Hidrogenesse, postales de verano o bañadores
Anoche se presentaba en sociedad un nuevo festival de verano, MurciaSound, y para acogerlo alguien tuvo la brillante idea de invitar a Hidrogenesse
Anoche se presentaba en sociedad un nuevo festival de verano, MurciaSound, y para acogerlo alguien tuvo la brillante idea de invitar a Hidrogenesse. Sobresaliente, porque ya había ganas de volver a ver al dúo catalán y sus peripecias en directo. La única competencia vino de los estupendos Hola a todo el mundo, una pandilla de polivalentes músicos que enseñan su sabiduría popular de veintitantos. Encantados nos quedamos, al igual que con Genís Segarra y Carlos Ballesteros.
Porque cuando la grandeza y la tontería convergen en la música el resultado suele ser un pelotazo.

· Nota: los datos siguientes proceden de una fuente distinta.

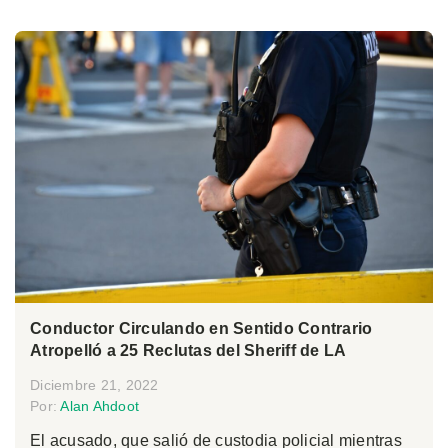
Conductor Circulando en Sentido Contrario
Atropelló a 25 Reclutas del Sheriff de LA
Diciembre 21, 2022
Por:
Alan Ahdoot
El acusado, que salió de custodia policial mientras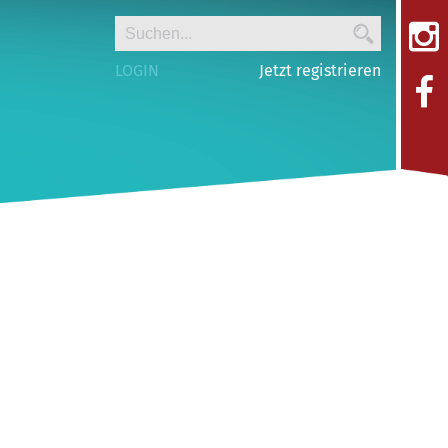
LOGIN
Jetzt registrieren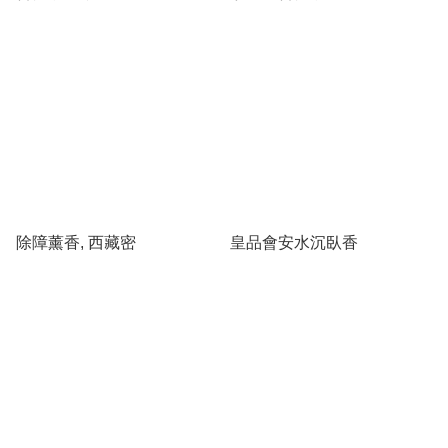
除障薰香, 西藏密
皇品會安水沉臥香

Si a esto se añade un esteticismo indescriptible y la genialidad de convertir rutinas o chorradas en canciones de culto para una masa que corea en comunión con el grupo y su parafernalia, entonces sólo nos queda ser fans de esa banda con nombre de gel de baño que canta a los caballitos ponis lo mismo que a un vocoder.
Embelesaron a una sala El Sol abarrotada con la mayoría de sus pelotazos, que son muchos, algunos clásicos y otros nuevos, incluidos en sus dos recientes trabajos, Animalitos y Bestiola, su álbum de rarezas. De blanco impoluto, Genís (muy ibicenco a la vez que rockero) y Carlos (tenista profesional con collar) adoptaron durante toda su actuación su papel de artistas animadores sociales para dar la bienvenida al verano. Regalaron postales como Hidroboy o Vuelve conmigo a Italia e hicieron pensar que, efectivamente, podríamos llevar puesto el bañador.
Toda su rabia y elogio a Los perezosos, glam destilado en Fuig llop fuig llop fuig o técnica y High School en Eres Pc eres Mac, fueron algunas de las razones por las que algunos sienten tanto orgullo patrio y por las que Hidrogenesse se tercian imprescindibles en nuestra música.